What is the Capacity of the Higher Education Sector to Support Social Innovators, Entrepreneurs and Leaders?

October 1, 2019 by Flourish Together Team

Report Cover

Back in 2017 we were commissioned by the Higher Education Funding Council for England to review what universities were doing to better support social innovation, enterprise and leadership, consider the impact of some of the programmes working with these groups and look at recommendations for what a range of stakeholder groups could do next to harness potential.

t is great to see that the momentum is still building across the Higher Education sector to support social innovators, entrepreneurs and leaders. Over 100 universities across the UK have engaged in running programmes to support social entrepreneurship and innovation in recent years and many universities have achieved Social Enterprise Mark status.

We were commissioned a few years ago to look at this theme in some depth and a range of interesting findings came through.

The aim of this research was originally to help inform the Higher Education Funding Council for England’s (HEFCE) thinking, on the extent to which their investments, through the UnLtd / HEFCE programmes (2009 – 2015) had an impact and left a legacy. In excess of £5mill from HEFCE and £3mill matched the 86 universities involved, developed a collaborative partnership programme to capacity build the Higher Education (HE) sector to be able to find, fund and support social entrepreneurs as well as build ecosystems where social entrepreneurs could thrive. However, the findings of this report, including good practice examples and recommendations, are likely to be of interest to a broad range of stakeholders who have been part of this work and built momentum as part of this agenda for nearly a decade.

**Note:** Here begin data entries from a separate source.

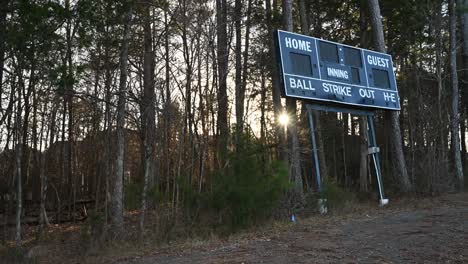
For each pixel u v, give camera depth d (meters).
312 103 14.45
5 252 10.05
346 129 29.89
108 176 13.17
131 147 20.33
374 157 16.23
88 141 23.53
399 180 17.73
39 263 9.61
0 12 10.25
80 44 11.75
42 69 10.77
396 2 20.73
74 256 9.83
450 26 21.72
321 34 24.52
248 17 19.62
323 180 14.12
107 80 14.19
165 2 13.47
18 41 9.93
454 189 17.67
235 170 10.80
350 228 10.20
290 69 13.43
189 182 11.28
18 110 11.53
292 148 13.61
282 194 11.90
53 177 20.53
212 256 7.88
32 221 15.64
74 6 10.37
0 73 13.71
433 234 8.80
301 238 9.07
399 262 6.77
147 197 11.24
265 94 22.41
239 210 10.60
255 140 11.72
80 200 20.36
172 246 9.32
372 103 15.77
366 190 20.08
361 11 22.42
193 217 10.89
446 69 22.52
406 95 23.91
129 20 11.88
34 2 9.77
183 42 14.91
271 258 7.36
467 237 8.30
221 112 15.84
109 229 10.85
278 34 13.45
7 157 17.58
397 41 23.06
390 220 11.27
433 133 18.05
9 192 16.22
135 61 15.82
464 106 27.06
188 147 12.40
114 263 8.27
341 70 14.91
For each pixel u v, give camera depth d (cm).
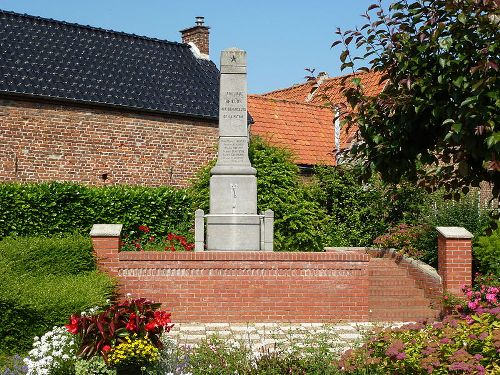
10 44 2131
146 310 798
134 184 2181
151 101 2238
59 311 1054
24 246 1293
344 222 2088
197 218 1534
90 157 2102
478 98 534
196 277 1403
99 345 773
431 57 599
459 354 643
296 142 2475
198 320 1399
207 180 1830
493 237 1537
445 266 1491
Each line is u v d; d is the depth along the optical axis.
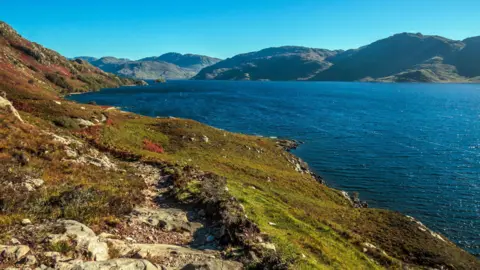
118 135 42.56
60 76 181.38
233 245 12.48
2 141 20.89
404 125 103.19
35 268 7.91
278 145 73.88
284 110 134.88
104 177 21.22
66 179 18.59
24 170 17.50
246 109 134.25
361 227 29.22
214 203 16.84
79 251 9.35
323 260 15.64
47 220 12.49
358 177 55.81
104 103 134.00
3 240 9.33
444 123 106.75
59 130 33.00
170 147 47.38
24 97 65.00
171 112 118.31
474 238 36.03
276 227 18.11
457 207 43.69
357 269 16.91
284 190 37.00
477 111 136.88
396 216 33.41
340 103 166.12
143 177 24.64
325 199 39.81
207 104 147.75
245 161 49.09
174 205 18.41
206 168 35.47
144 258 10.05
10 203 13.02
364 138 84.44
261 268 10.43
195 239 13.59
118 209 15.16
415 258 24.72
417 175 56.28
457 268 24.23
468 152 70.00
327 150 72.69
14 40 181.00
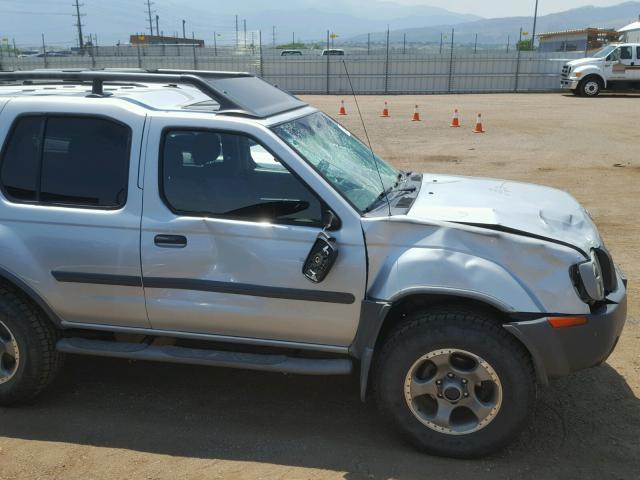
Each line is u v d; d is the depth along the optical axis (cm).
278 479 326
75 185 373
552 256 323
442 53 3484
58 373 404
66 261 370
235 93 378
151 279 361
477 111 2288
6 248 373
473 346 323
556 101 2695
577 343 322
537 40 5653
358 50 3856
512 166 1241
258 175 355
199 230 353
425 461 340
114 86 461
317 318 347
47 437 367
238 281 351
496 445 332
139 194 362
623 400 399
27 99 384
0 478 330
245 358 363
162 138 363
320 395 414
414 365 333
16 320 379
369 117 2144
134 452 352
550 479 324
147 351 375
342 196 344
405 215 346
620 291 351
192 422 382
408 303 350
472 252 327
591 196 967
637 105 2425
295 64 3588
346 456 346
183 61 3841
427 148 1476
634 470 331
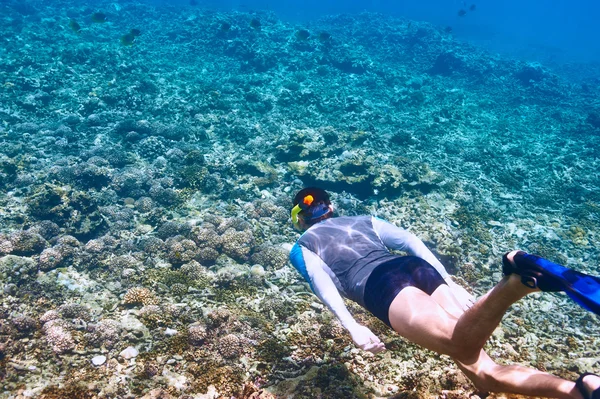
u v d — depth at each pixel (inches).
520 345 214.4
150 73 760.3
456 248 326.3
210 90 701.9
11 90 601.6
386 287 95.4
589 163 591.8
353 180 433.7
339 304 103.0
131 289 244.7
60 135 505.4
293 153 494.3
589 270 350.3
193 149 489.1
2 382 170.1
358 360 178.9
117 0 1553.9
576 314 270.2
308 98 714.8
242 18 1096.8
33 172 412.8
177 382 175.0
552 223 422.0
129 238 329.7
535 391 81.8
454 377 159.8
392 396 155.9
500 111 839.1
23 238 288.7
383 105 770.8
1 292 240.7
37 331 208.1
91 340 199.6
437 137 640.4
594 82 1347.2
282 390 165.2
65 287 257.6
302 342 201.3
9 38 837.8
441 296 97.3
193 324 213.5
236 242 315.9
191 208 383.2
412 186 440.8
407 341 191.8
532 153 616.7
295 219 129.3
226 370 178.5
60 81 645.9
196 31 1054.4
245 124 599.8
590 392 72.6
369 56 1146.7
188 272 278.2
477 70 1079.0
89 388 167.0
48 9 1236.5
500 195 475.2
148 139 490.3
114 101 614.5
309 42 1018.7
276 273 294.2
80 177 394.9
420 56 1213.1
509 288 68.4
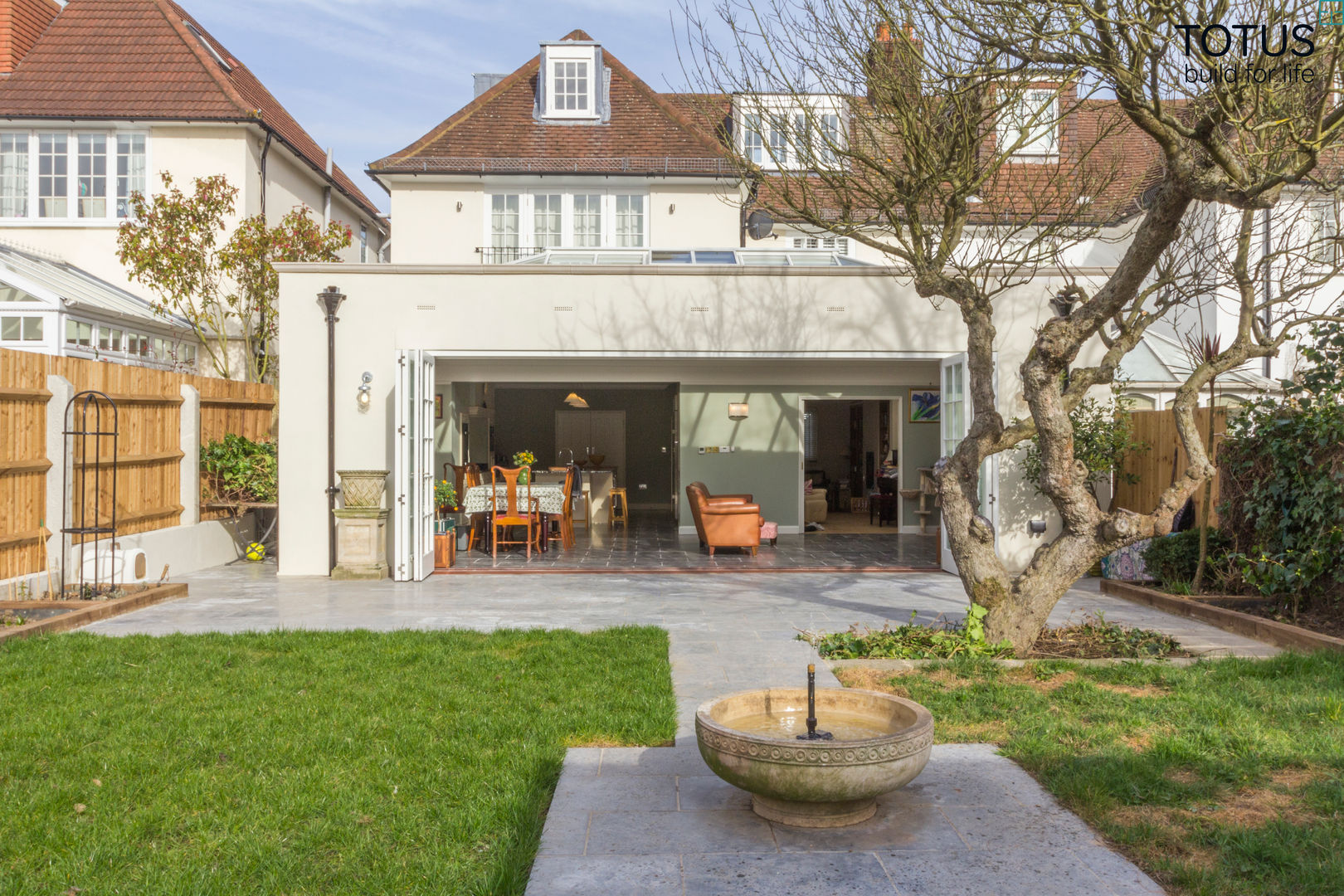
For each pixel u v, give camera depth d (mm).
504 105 17406
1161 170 12750
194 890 2961
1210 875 3027
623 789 3914
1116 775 3895
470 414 15773
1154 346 13547
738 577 10250
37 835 3340
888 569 10766
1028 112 7906
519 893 2971
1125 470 10703
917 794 3830
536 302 10539
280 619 7734
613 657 6168
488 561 11648
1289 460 7242
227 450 11359
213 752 4223
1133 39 4949
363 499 10156
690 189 16516
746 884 3035
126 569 8664
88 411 8859
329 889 3012
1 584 7652
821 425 20406
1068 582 6250
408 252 16375
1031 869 3150
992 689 5344
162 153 15789
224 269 14383
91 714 4750
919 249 6762
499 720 4719
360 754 4215
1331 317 6371
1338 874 2979
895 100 6383
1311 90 5457
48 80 15891
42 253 14750
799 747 3281
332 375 10289
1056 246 8438
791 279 10680
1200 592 8281
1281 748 4188
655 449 21391
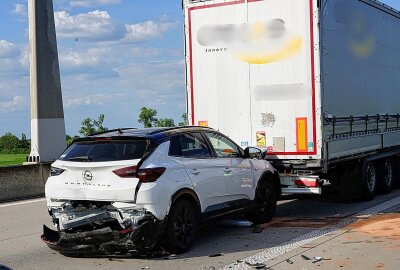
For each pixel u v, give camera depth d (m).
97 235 7.14
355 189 12.21
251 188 9.25
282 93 10.23
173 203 7.46
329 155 10.25
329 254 7.26
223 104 10.80
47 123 17.03
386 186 13.58
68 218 7.50
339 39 10.83
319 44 9.86
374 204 11.97
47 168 16.45
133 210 7.14
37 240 9.10
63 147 17.52
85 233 7.21
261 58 10.38
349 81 11.31
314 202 12.59
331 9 10.43
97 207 7.36
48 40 17.11
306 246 7.79
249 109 10.57
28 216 11.84
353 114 11.51
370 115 12.55
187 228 7.77
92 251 7.34
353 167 12.21
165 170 7.39
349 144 11.22
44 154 16.94
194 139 8.27
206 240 8.52
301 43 10.00
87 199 7.36
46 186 7.72
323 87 10.04
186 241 7.72
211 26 10.84
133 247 7.08
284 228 9.28
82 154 7.62
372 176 12.69
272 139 10.36
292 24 10.06
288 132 10.23
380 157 13.07
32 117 17.06
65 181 7.54
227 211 8.62
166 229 7.37
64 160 7.68
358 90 11.83
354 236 8.31
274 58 10.26
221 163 8.52
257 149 9.34
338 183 12.38
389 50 13.92
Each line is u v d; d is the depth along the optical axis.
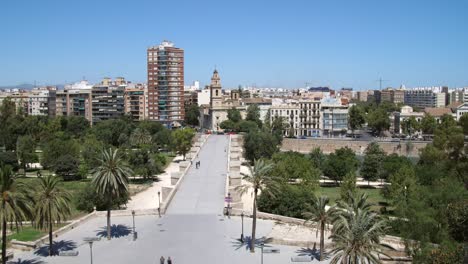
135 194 183.75
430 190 125.62
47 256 98.25
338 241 72.50
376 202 166.12
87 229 117.44
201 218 126.31
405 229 101.19
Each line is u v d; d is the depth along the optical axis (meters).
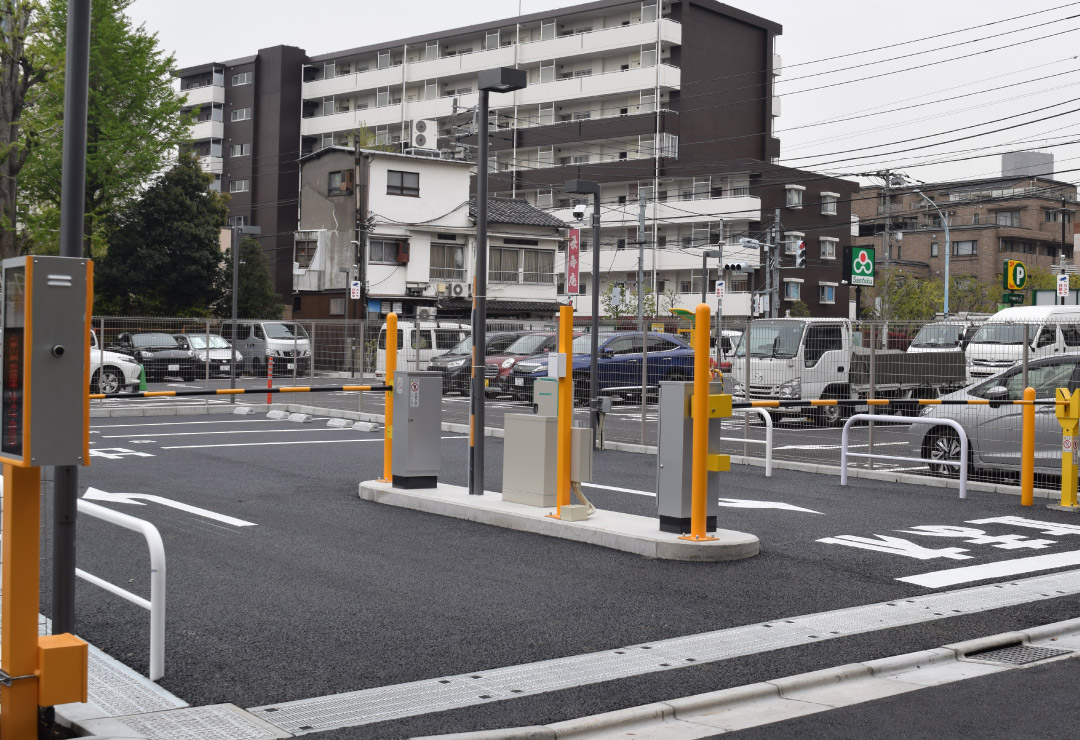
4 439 4.45
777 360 20.47
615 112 62.94
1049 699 5.45
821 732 4.93
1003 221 76.19
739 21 63.03
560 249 54.88
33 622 4.39
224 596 7.24
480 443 10.98
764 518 10.70
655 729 4.94
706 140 61.75
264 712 4.97
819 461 15.28
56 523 4.74
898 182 50.16
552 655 6.04
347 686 5.41
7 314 4.47
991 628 6.82
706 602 7.32
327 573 8.01
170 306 46.66
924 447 13.73
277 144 69.31
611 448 16.89
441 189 48.53
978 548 9.36
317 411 21.91
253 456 15.17
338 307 47.88
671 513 9.00
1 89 33.06
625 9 62.06
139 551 8.62
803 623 6.84
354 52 70.50
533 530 9.73
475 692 5.34
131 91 39.50
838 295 63.59
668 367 24.08
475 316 10.99
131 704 5.00
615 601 7.30
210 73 72.38
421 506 10.87
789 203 60.34
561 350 9.62
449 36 67.69
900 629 6.75
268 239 69.38
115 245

The review and report was carried out two years beyond the end of the core funded programmes of activity, and is still is relevant both in seeking to understand the impact of what has been achieved within this programme and beyond.

This report sought to answer the question ‘To what extent has the Higher Education (HE) sector the capacity to support social innovation, entrepreneurship and leadership?’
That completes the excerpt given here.